The latter holds many recipes from my mother’s family as well as a few recipes of my Greek grandfather that Dad began cooking after Papa’s death.  Earlier this year, I was thumbing through this book for inspiration when I ran across a recipe for Grandma Taylor’s Sweet Pickles.

Grandma Taylor was my mother’s paternal grandmother.  Like most of my cookbooks, I didn’t know her at all, though I recall once seeing an old photograph of her holding an infant me in her arms.  What I treasure most about this recipe contributed by my cousin Nellie Ruth was her note of after thought:

“Grandma always picked her cucumbers very small.  These were served at her table daily.  I sent this recipe with the memory of helping my grandmother can many jar of these pickles.  I also remember Grandma baking lots of sugar cookies, lemon pies and she loved candied sweet potatoes; but I have no recipes for these.  Grandma just threw things together from memory.”

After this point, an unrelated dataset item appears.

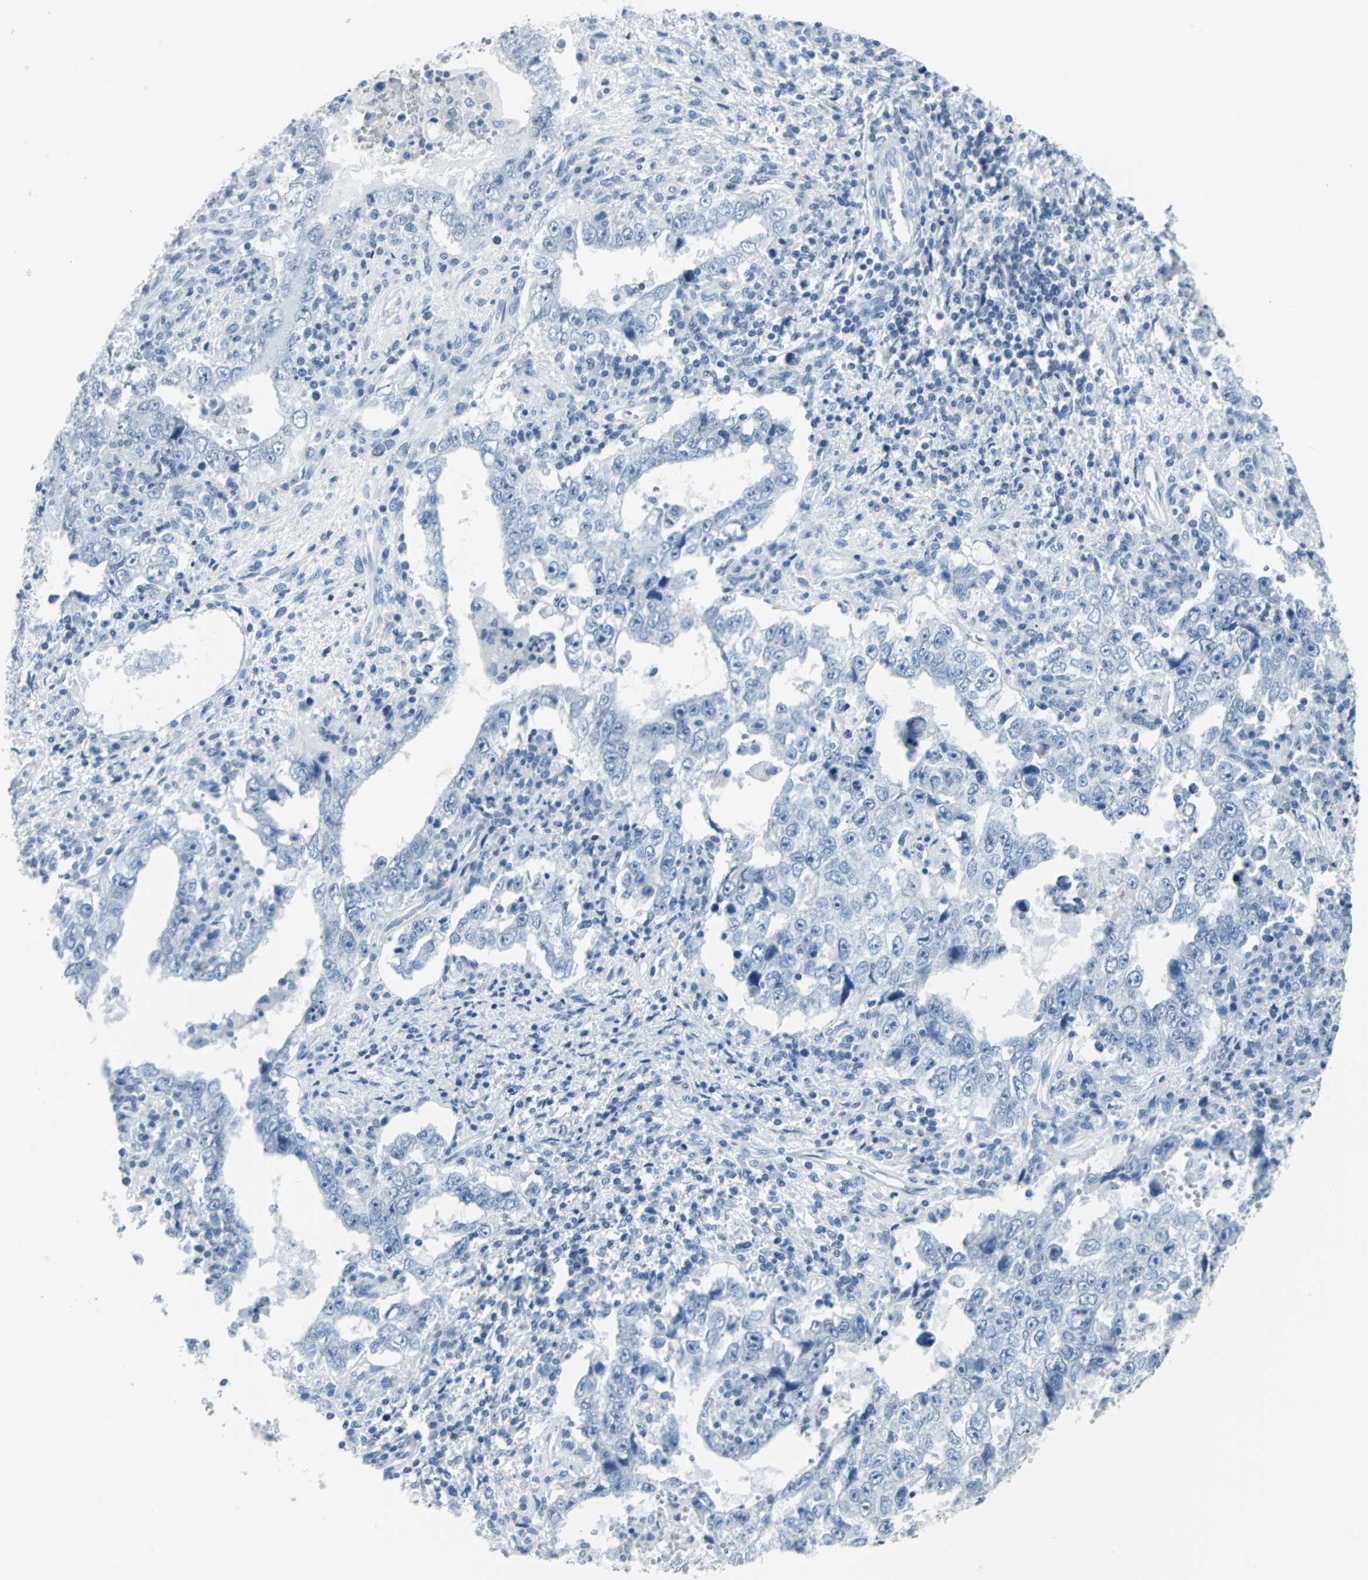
{"staining": {"intensity": "negative", "quantity": "none", "location": "none"}, "tissue": "testis cancer", "cell_type": "Tumor cells", "image_type": "cancer", "snomed": [{"axis": "morphology", "description": "Carcinoma, Embryonal, NOS"}, {"axis": "topography", "description": "Testis"}], "caption": "Protein analysis of testis embryonal carcinoma displays no significant staining in tumor cells. (DAB (3,3'-diaminobenzidine) IHC with hematoxylin counter stain).", "gene": "CYB5A", "patient": {"sex": "male", "age": 26}}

Grandma Taylor might consider my collection of cookbooks a sheer waste, especially the ones gathering dust in my living room armoire.Blog_09_1027_3  Maybe in this small way, Grandma’s life was simpler than mine; and maybe her memory was better too; her mind certainly wasn’t cluttered by trying to keep too many recipe sources straight in her mind.

Perhaps it’s time to turn over a new leaf in my life, to stop buying cookbooks, to sort through what I already own, and give away what I don’t use.   It will be easy to separate the sheep from the goats.  The pages of my sheep are splattered with ingredients. 

After a long hot summer, my husband must be glad that the arrival of fall has brought my cooking drought to an end.   A new season of cooking lays before me, full of spice and seasoning.  I reach out to turn over a new leaf.